| TASK TO CARRY OUT |
From the data that follows, print exactly the lines starting at the one containing "speed chauffeur, driving" and ending at the one containing "Grand Prix pilots"; include both of them and nothing more.

| ENTRIES PROVIDED |
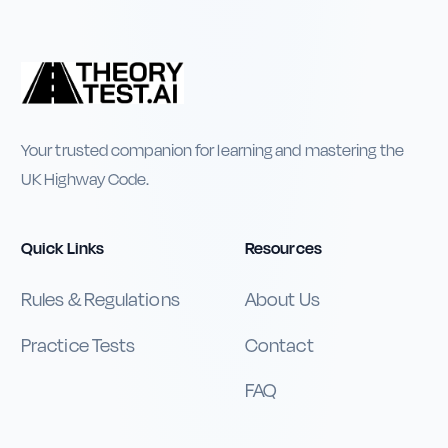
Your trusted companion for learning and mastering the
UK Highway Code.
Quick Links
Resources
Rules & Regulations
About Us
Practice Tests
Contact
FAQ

--

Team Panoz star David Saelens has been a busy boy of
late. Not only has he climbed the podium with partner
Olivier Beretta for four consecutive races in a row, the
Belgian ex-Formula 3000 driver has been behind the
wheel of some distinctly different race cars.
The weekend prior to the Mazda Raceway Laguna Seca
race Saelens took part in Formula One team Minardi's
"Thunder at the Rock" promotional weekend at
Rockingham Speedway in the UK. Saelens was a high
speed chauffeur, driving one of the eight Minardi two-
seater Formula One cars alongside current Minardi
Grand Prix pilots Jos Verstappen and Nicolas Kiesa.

| OUTPUT FOR THIS EXERCISE |
speed chauffeur, driving one of the eight Minardi two-
seater Formula One cars alongside current Minardi
Grand Prix pilots Jos Verstappen and Nicolas Kiesa.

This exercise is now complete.